MetLife ‘Too Big to Fail’ Case Tests Trump Admin’s Regulatory Agenda

MetLife-Bldg-Steve-Mnuchin-AP-Getty
Richard Drew/AP Photo, SAUL LOEB/AFP/Getty Images

The White House may be on the verge of losing its opportunity to easily prevent a huge expansion of the administrative state.

Back in 2014, the Financial Stability Oversight Council labeled MetLife a “systemically important financial institution,” which means the insurance company would be subject to regulations aimed to rein-in Too Big To Fail bank behemoths. MetLife protested the designation, and a federal district court ruled for the company, calling the FSOC’s designation “fatally flawed.”

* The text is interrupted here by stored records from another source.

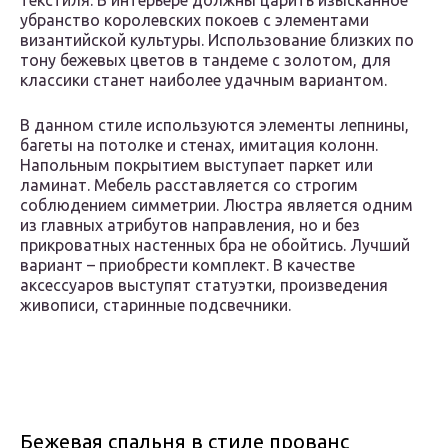
текстиля. В интерьере должны царить изысканное
убранство королевских покоев с элементами
византийской культуры. Использование близких по
тону бежевых цветов в тандеме с золотом, для
классики станет наиболее удачным вариантом.
В данном стиле используются элементы лепнины,
багеты на потолке и стенах, имитация колонн.
Напольным покрытием выступает паркет или
ламинат. Мебель расставляется со строгим
соблюдением симметрии. Люстра является одним
из главных атрибутов направления, но и без
прикроватных настенных бра не обойтись. Лучший
вариант – приобрести комплект. В качестве
аксессуаров выступят статуэтки, произведения
живописи, старинные подсвечники.
Бежевая спальня в стиле прованс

The Obama administration appealed the decision to the D.C. Circuit Court of Appeals. The court heard arguments last year, which means a ruling could come any day. With two Obama appointees on the three-judge panel, odds are good that the panel could reverse the earlier decision and restore FSOC’s designation of MetLife as TBTF.

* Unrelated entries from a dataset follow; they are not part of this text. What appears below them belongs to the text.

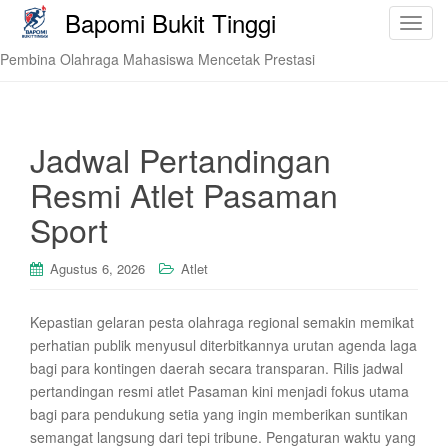
Bapomi Bukit Tinggi
T
o
Pembina Olahraga Mahasiswa Mencetak Prestasi
g
g
l
e
Jadwal Pertandingan
n
Resmi Atlet Pasaman
a
v
Sport
i
g
Agustus 6, 2026
Atlet
a
t
Kepastian gelaran pesta olahraga regional semakin memikat
i
perhatian publik menyusul diterbitkannya urutan agenda laga
o
bagi para kontingen daerah secara transparan. Rilis jadwal
n
pertandingan resmi atlet Pasaman kini menjadi fokus utama
bagi para pendukung setia yang ingin memberikan suntikan
semangat langsung dari tepi tribune. Pengaturan waktu yang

That would be a clear set-back for the Trump administration’s efforts to rein in the regulatory state and relieve businesses of the cumbersome rules built around the Obama administration’s Dodd-Frank Act, the post-crisis regulatory reform law. It would set a legal precedent that would make it more difficult to revisit the policies many view as enshrining Too Big To Fail rather than combatting it.

It would also be an unforced error. The Trump administration could avoid it by asking the Justice Department to drop the appeal. Treasury Secretary Steve Mnuchin, who now heads FSOC, could inform the DOJ that the council no longer objects to the district court’s ruling.

Dropping an appeal even this late in the process is hardly without precedent. Back in 2009, the incoming Obama administration voluntarily dismissed a Bush administration appeal of a sentencing decision in a drug case. The dismissal meant that the district court’s sentence, which the Bush administration had argued was too lenient, was upheld.

The case has implications that go far beyond MetLife. In striking down the FSOC designation, the district court cited the failure of the council to engage in cost-benefit analysis. In its appeal, FSOC argued that it could ignore the costs of designation because the Dodd-Frank Act did not explicitly require such analysis. If that view prevails at the Appeals Court level, it would make it far more difficult to challenge regulatory action on cost-benefit grounds.

Dropping the appeal presents the Trump administration with an early opportunity to demonstrate the seriousness with which it intends to pursue the principles enunciated in its executive order on regulatory reform. But the clock is ticking.